Task brief: Please restate, word for word, the lines below that begin at the one with "X0097241Y0195861D03*" and end at the one with "X0166138Y0222672D03*". Leave out all other lines.

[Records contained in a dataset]
--- --- ---

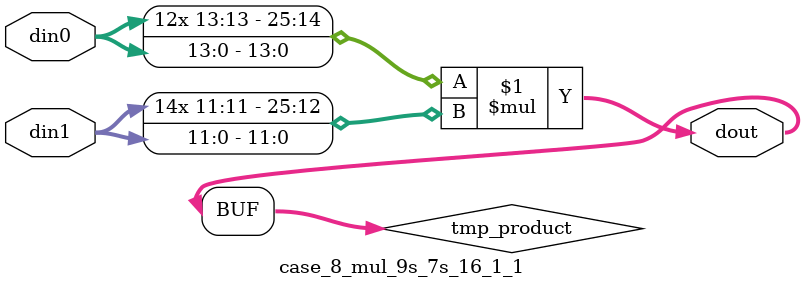
<source format=v>

`timescale 1 ns / 1 ps

 (* use_dsp = "no" *)  module case_8_mul_9s_7s_16_1_1(din0, din1, dout);
parameter ID = 1;
parameter NUM_STAGE = 0;
parameter din0_WIDTH = 14;
parameter din1_WIDTH = 12;
parameter dout_WIDTH = 26;

input [din0_WIDTH - 1 : 0] din0; 
input [din1_WIDTH - 1 : 0] din1; 
output [dout_WIDTH - 1 : 0] dout;

wire signed [dout_WIDTH - 1 : 0] tmp_product;



























assign tmp_product = $signed(din0) * $signed(din1);








assign dout = tmp_product;





















endmodule

</source>
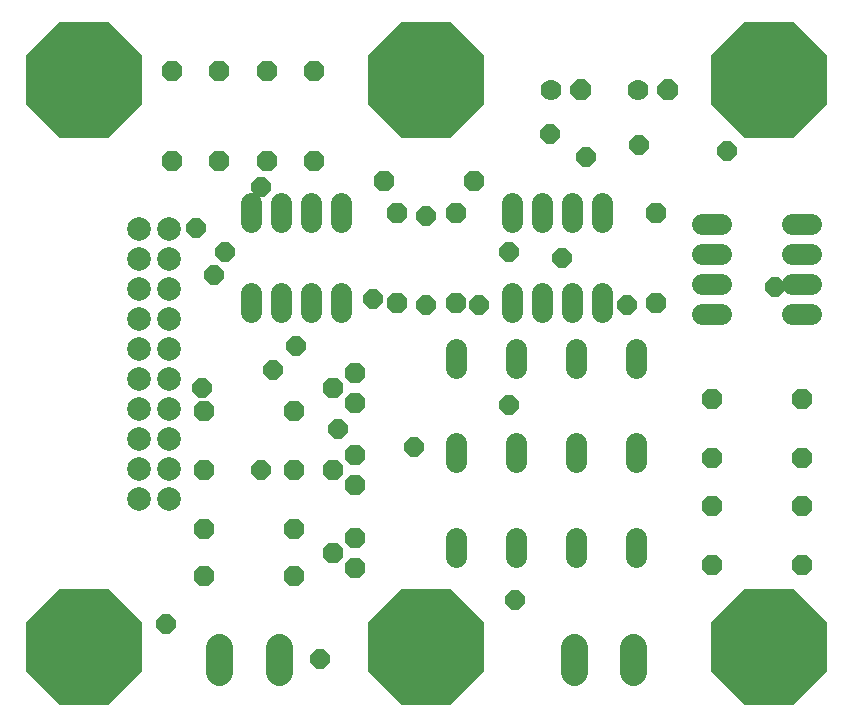
<source format=gbr>
G75*
%MOIN*%
%OFA0B0*%
%FSLAX25Y25*%
%IPPOS*%
%LPD*%
%AMOC8*
5,1,8,0,0,1.08239X$1,22.5*
%
%ADD10OC8,0.07000*%
%ADD11C,0.07000*%
%ADD12C,0.07150*%
%ADD13C,0.09150*%
%ADD14OC8,0.06706*%
%ADD15C,0.07887*%
%ADD16OC8,0.06400*%
%ADD17OC8,0.38989*%
D10*
X0217831Y0219444D03*
X0246729Y0219444D03*
D11*
X0236729Y0219444D03*
X0207831Y0219444D03*
D12*
X0204642Y0181792D02*
X0204642Y0175443D01*
X0214642Y0175443D02*
X0214642Y0181792D01*
X0224642Y0181792D02*
X0224642Y0175443D01*
X0224642Y0151792D02*
X0224642Y0145443D01*
X0214642Y0145443D02*
X0214642Y0151792D01*
X0204642Y0151792D02*
X0204642Y0145443D01*
X0194642Y0145443D02*
X0194642Y0151792D01*
X0196138Y0133170D02*
X0196138Y0126820D01*
X0176138Y0126820D02*
X0176138Y0133170D01*
X0176138Y0101674D02*
X0176138Y0095324D01*
X0196138Y0095324D02*
X0196138Y0101674D01*
X0216138Y0101674D02*
X0216138Y0095324D01*
X0236138Y0095324D02*
X0236138Y0101674D01*
X0236138Y0126820D02*
X0236138Y0133170D01*
X0216138Y0133170D02*
X0216138Y0126820D01*
X0258200Y0144680D02*
X0264549Y0144680D01*
X0264549Y0154680D02*
X0258200Y0154680D01*
X0258200Y0164680D02*
X0264549Y0164680D01*
X0264549Y0174680D02*
X0258200Y0174680D01*
X0288200Y0174680D02*
X0294549Y0174680D01*
X0294549Y0164680D02*
X0288200Y0164680D01*
X0288200Y0154680D02*
X0294549Y0154680D01*
X0294549Y0144680D02*
X0288200Y0144680D01*
X0236138Y0070178D02*
X0236138Y0063828D01*
X0216138Y0063828D02*
X0216138Y0070178D01*
X0196138Y0070178D02*
X0196138Y0063828D01*
X0176138Y0063828D02*
X0176138Y0070178D01*
X0137831Y0145443D02*
X0137831Y0151792D01*
X0127831Y0151792D02*
X0127831Y0145443D01*
X0117831Y0145443D02*
X0117831Y0151792D01*
X0107831Y0151792D02*
X0107831Y0145443D01*
X0107831Y0175443D02*
X0107831Y0181792D01*
X0117831Y0181792D02*
X0117831Y0175443D01*
X0127831Y0175443D02*
X0127831Y0181792D01*
X0137831Y0181792D02*
X0137831Y0175443D01*
X0194642Y0175443D02*
X0194642Y0181792D01*
D13*
X0215294Y0033934D02*
X0215294Y0025584D01*
X0235094Y0025584D02*
X0235094Y0033934D01*
X0116983Y0033934D02*
X0116983Y0025584D01*
X0097183Y0025584D02*
X0097183Y0033934D01*
D14*
X0092083Y0057318D03*
X0092083Y0073066D03*
X0092083Y0092751D03*
X0092083Y0112436D03*
X0122083Y0112436D03*
X0135016Y0120310D03*
X0142516Y0115310D03*
X0142516Y0125310D03*
X0156296Y0148617D03*
X0175981Y0148617D03*
X0175981Y0178617D03*
X0182005Y0189050D03*
X0156296Y0178617D03*
X0152005Y0189050D03*
X0128737Y0195861D03*
X0112989Y0195861D03*
X0097241Y0195861D03*
X0081493Y0195861D03*
X0081493Y0225861D03*
X0097241Y0225861D03*
X0112989Y0225861D03*
X0128737Y0225861D03*
X0242753Y0178617D03*
X0242753Y0148617D03*
X0261375Y0116373D03*
X0261375Y0096688D03*
X0261375Y0080940D03*
X0261375Y0061255D03*
X0291375Y0061255D03*
X0291375Y0080940D03*
X0291375Y0096688D03*
X0291375Y0116373D03*
X0142516Y0097751D03*
X0135016Y0092751D03*
X0142516Y0087751D03*
X0142516Y0070192D03*
X0135016Y0065192D03*
X0142516Y0060192D03*
X0122083Y0057318D03*
X0122083Y0073066D03*
X0122083Y0092751D03*
D15*
X0080587Y0093184D03*
X0070587Y0093184D03*
X0070587Y0083184D03*
X0080587Y0083184D03*
X0080587Y0103184D03*
X0070587Y0103184D03*
X0070587Y0113184D03*
X0070587Y0123184D03*
X0080587Y0123184D03*
X0080587Y0113184D03*
X0080587Y0133184D03*
X0070587Y0133184D03*
X0070587Y0143184D03*
X0070587Y0153184D03*
X0080587Y0153184D03*
X0080587Y0143184D03*
X0080587Y0163184D03*
X0070587Y0163184D03*
X0070587Y0173184D03*
X0080587Y0173184D03*
D16*
X0089367Y0173460D03*
X0099209Y0165586D03*
X0095272Y0157712D03*
X0122831Y0134090D03*
X0114957Y0126216D03*
X0091335Y0120310D03*
X0111020Y0092751D03*
X0136611Y0106531D03*
X0162201Y0100625D03*
X0193698Y0114405D03*
X0183855Y0147869D03*
X0166138Y0147869D03*
X0148422Y0149838D03*
X0166138Y0177397D03*
X0193698Y0165586D03*
X0211414Y0163617D03*
X0233068Y0147869D03*
X0282280Y0153775D03*
X0266532Y0199050D03*
X0237005Y0201019D03*
X0219288Y0197082D03*
X0207477Y0204956D03*
X0111020Y0187239D03*
X0195666Y0049444D03*
X0130705Y0029759D03*
X0079524Y0041570D03*
D17*
X0051965Y0033696D03*
X0166138Y0033696D03*
X0280312Y0033696D03*
X0280312Y0222672D03*
X0166138Y0222672D03*
X0051965Y0222672D03*
M02*

</source>
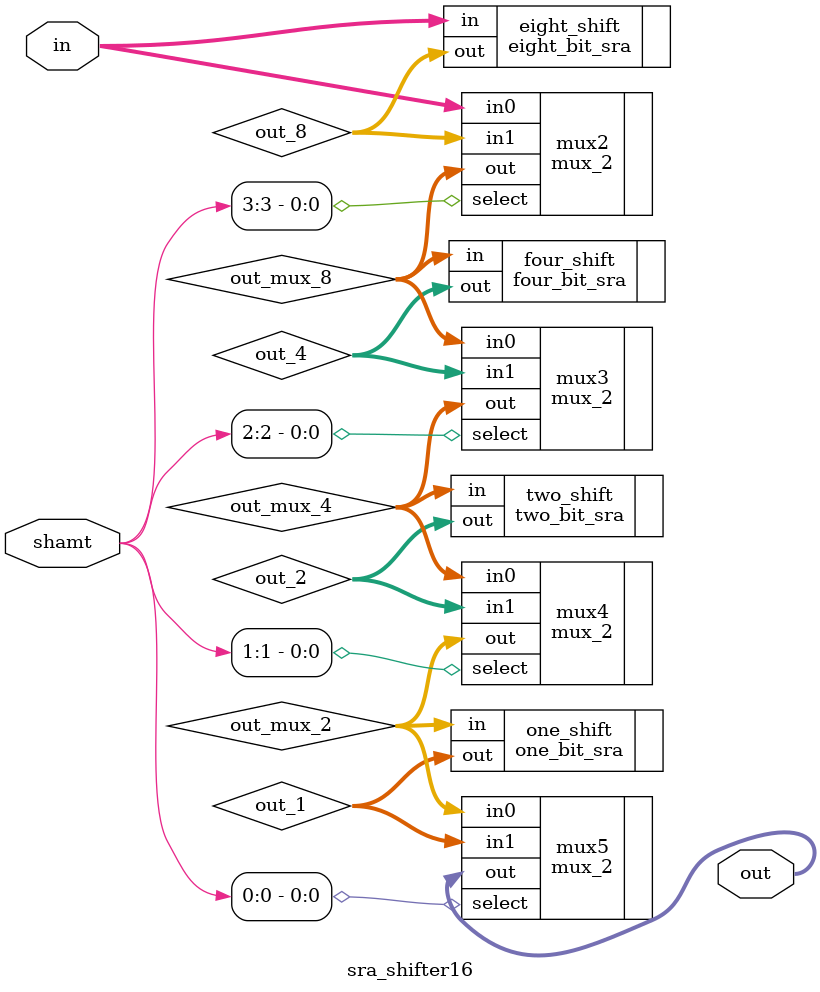
<source format=v>
module sra_shifter16(in, out, shamt);
	input [ 31 : 0 ] in; 
	output [ 31 : 0 ] out;
	input [3:0] shamt; 
	
	wire [31:0] out_8, out_4, out_2, out_1, out_mux_8, out_mux_4, out_mux_2; 
	
	
	
	eight_bit_sra eight_shift(.out(out_8), .in(in)); 
	
	mux_2 mux2(.out(out_mux_8), .select(shamt[3]), .in0(in), .in1(out_8)); 
	
	four_bit_sra four_shift(.out(out_4), .in(out_mux_8)); 
	
	mux_2 mux3(.out(out_mux_4), .select(shamt[2]), .in0(out_mux_8), .in1(out_4)); 

	two_bit_sra two_shift(.out(out_2), .in(out_mux_4)); 
	
	mux_2 mux4(.out(out_mux_2), .select(shamt[1]), .in0(out_mux_4), .in1(out_2)); 

	one_bit_sra one_shift(.out(out_1), .in(out_mux_2)); 
	
	mux_2 mux5(.out(out), .select(shamt[0]), .in0(out_mux_2), .in1(out_1)); 

endmodule
</source>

--- --- ---

Answer area:
X0097241Y0195861D03*
X0081493Y0195861D03*
X0081493Y0225861D03*
X0097241Y0225861D03*
X0112989Y0225861D03*
X0128737Y0225861D03*
X0242753Y0178617D03*
X0242753Y0148617D03*
X0261375Y0116373D03*
X0261375Y0096688D03*
X0261375Y0080940D03*
X0261375Y0061255D03*
X0291375Y0061255D03*
X0291375Y0080940D03*
X0291375Y0096688D03*
X0291375Y0116373D03*
X0142516Y0097751D03*
X0135016Y0092751D03*
X0142516Y0087751D03*
X0142516Y0070192D03*
X0135016Y0065192D03*
X0142516Y0060192D03*
X0122083Y0057318D03*
X0122083Y0073066D03*
X0122083Y0092751D03*
D15*
X0080587Y0093184D03*
X0070587Y0093184D03*
X0070587Y0083184D03*
X0080587Y0083184D03*
X0080587Y0103184D03*
X0070587Y0103184D03*
X0070587Y0113184D03*
X0070587Y0123184D03*
X0080587Y0123184D03*
X0080587Y0113184D03*
X0080587Y0133184D03*
X0070587Y0133184D03*
X0070587Y0143184D03*
X0070587Y0153184D03*
X0080587Y0153184D03*
X0080587Y0143184D03*
X0080587Y0163184D03*
X0070587Y0163184D03*
X0070587Y0173184D03*
X0080587Y0173184D03*
D16*
X0089367Y0173460D03*
X0099209Y0165586D03*
X0095272Y0157712D03*
X0122831Y0134090D03*
X0114957Y0126216D03*
X0091335Y0120310D03*
X0111020Y0092751D03*
X0136611Y0106531D03*
X0162201Y0100625D03*
X0193698Y0114405D03*
X0183855Y0147869D03*
X0166138Y0147869D03*
X0148422Y0149838D03*
X0166138Y0177397D03*
X0193698Y0165586D03*
X0211414Y0163617D03*
X0233068Y0147869D03*
X0282280Y0153775D03*
X0266532Y0199050D03*
X0237005Y0201019D03*
X0219288Y0197082D03*
X0207477Y0204956D03*
X0111020Y0187239D03*
X0195666Y0049444D03*
X0130705Y0029759D03*
X0079524Y0041570D03*
D17*
X0051965Y0033696D03*
X0166138Y0033696D03*
X0280312Y0033696D03*
X0280312Y0222672D03*
X0166138Y0222672D03*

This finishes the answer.